Bishop Guðmundur Arason
Bishop Guðmundur performed over forty miracles and six were contending with demons. He was very generous with the Church's holdings to assist his countrymen. People heard about him and after a short time, many poor people came to Hólar for Guðmundur's charity.
The local chieftains became very angry with Guðmundur's over-generosity. He had many disputes with the local chieftains through his years as a bishop. The Sturlunga Saga tells us that in 1221, Guðmundur was driven away from Hólar during advent and he spent a few months with his followers on an island called Málmey in the Skagafjörður Bay. An ancient spell was placed on the island so no mice or horses can live on Málmey. No married couple can live there longer than 20 years or the wife will disappear.
An Icelandic legend says that evil trolls lived on the island of Drangey near the island of Málmey. Whenever men went to pick eggs or hunt birds at Drangey, they fell to their deaths. When Guðmundur became the Bishop at Hólar, he went to the island with several priests and blessed the island with holy water. He wanted the men to find food on the island and he had many hungry and poor people to feed. As they went around the island, a huge and hairy paw came out of the cliff face and started to cut their ropes but the rope was soaked in holy water.
The creature said to Guðmundur, "Stop your blessings. Even the evil need a place to live." Guðmundur did stop the blessings and he declared that area as a refuge for the evil creatures to live. Ever since, there have been fewer accidents in the island, and bird hunters and egg gatherers have been left alone. The name of the place Guðmundur did not bless is Heiðnaberg (Heathen Cliff) and no one picks eggs or hunts there.

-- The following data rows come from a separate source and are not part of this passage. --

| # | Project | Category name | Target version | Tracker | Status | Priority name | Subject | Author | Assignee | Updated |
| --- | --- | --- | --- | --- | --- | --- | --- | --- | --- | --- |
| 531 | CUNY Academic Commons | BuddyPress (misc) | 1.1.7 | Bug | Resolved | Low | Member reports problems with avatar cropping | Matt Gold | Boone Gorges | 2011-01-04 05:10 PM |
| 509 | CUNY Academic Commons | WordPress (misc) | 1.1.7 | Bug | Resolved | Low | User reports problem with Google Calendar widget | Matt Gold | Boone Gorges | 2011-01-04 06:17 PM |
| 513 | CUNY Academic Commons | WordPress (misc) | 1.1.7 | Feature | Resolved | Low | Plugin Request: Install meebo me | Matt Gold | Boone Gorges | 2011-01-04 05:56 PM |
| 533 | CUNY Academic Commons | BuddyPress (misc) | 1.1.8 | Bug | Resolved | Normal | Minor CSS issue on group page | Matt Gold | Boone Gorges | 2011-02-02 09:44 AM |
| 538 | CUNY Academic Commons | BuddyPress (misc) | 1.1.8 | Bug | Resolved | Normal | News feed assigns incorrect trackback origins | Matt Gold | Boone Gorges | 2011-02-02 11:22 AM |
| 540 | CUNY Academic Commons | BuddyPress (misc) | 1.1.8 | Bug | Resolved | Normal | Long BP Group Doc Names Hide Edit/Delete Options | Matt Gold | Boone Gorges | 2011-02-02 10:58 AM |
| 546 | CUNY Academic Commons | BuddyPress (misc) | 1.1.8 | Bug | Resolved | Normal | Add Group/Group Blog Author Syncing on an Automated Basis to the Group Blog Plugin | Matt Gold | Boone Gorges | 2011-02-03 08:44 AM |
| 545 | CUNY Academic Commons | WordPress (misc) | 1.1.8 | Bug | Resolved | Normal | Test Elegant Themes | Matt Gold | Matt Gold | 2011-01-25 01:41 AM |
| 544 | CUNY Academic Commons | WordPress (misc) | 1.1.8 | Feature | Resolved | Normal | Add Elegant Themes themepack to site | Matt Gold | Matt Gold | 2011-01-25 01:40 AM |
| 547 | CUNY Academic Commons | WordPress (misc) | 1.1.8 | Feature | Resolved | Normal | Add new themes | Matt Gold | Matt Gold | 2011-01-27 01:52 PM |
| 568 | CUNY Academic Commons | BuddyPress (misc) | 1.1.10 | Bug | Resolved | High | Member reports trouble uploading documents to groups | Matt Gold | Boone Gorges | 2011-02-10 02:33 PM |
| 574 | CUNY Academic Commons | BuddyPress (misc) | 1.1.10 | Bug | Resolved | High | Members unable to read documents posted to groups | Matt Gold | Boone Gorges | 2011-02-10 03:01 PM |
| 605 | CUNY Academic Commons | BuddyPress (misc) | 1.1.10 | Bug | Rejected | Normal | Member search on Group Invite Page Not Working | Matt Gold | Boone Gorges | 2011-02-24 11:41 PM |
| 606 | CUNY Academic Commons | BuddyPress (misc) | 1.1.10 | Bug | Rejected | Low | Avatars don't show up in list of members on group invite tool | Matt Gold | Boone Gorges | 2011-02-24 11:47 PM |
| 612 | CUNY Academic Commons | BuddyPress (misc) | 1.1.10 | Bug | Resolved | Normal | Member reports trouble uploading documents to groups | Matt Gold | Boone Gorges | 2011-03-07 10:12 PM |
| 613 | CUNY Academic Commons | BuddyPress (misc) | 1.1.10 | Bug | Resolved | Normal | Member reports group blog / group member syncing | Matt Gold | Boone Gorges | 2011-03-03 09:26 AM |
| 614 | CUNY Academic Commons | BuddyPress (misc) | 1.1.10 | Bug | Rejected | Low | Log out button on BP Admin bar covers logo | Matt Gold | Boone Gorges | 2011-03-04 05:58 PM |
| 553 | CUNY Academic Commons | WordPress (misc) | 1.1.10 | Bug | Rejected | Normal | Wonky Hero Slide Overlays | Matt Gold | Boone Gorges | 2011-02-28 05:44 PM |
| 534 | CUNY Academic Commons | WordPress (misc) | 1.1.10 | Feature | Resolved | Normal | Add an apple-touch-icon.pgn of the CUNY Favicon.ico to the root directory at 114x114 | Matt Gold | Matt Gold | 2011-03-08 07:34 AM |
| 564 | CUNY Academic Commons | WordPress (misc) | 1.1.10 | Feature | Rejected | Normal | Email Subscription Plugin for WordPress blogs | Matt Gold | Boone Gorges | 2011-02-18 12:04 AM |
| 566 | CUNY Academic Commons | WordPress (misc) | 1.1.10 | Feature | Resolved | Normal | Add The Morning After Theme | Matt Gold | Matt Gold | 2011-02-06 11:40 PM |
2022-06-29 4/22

Guðmundur blessed other places where evil lived but he always left small areas for the evil to live. He blessed water, ponds, wells, and many places around Iceland. The water supply for Reykjavík even comes from one of the wells that Guðmundur blessed.
Because of his ongoing battles with the chieftains, Guðmundur was forced to take exile at Málmey. Several of his followers killed the leader of his persecutors at Hólar. Guðmundur then moved to Grimsey Island and stayed there until he was attacked and he fled to Norway. He finally returned to Iceland as an older and more quiet bishop who did not cause any more problems for the chieftains.
Guðmundur was very kind and generous. The people all around Iceland considered him a national saint but the Catholic Church has not officially recognized him as a saint. The only Saint from Iceland is St Þorlák who is written about in Hálfdan´s newsletter.
Guðmundur was the #5 Catholic Bishop of Hólar from 1203-1237. The very last Catholic Bishop in Iceland, Jón Arason, was beheaded and I wrote about him here.
Still on my ''bucket list'' is to climb to the top of Guðmundur´s mountain behind Hólar. You can climb up the mountain to Gvendarskál. This is where Guðmundur went every Friday to pray at an altar called Gvendaraltari. I need to do this next time I am in Iceland. I have heard there is a guest book up there and that the view is spectacular.
So, today .... we celebrate the day of Guðmundur Góði (Gudmundur the Good). When you visit Iceland, make sure you take time to visit Hólar and the statue of Guðmundur.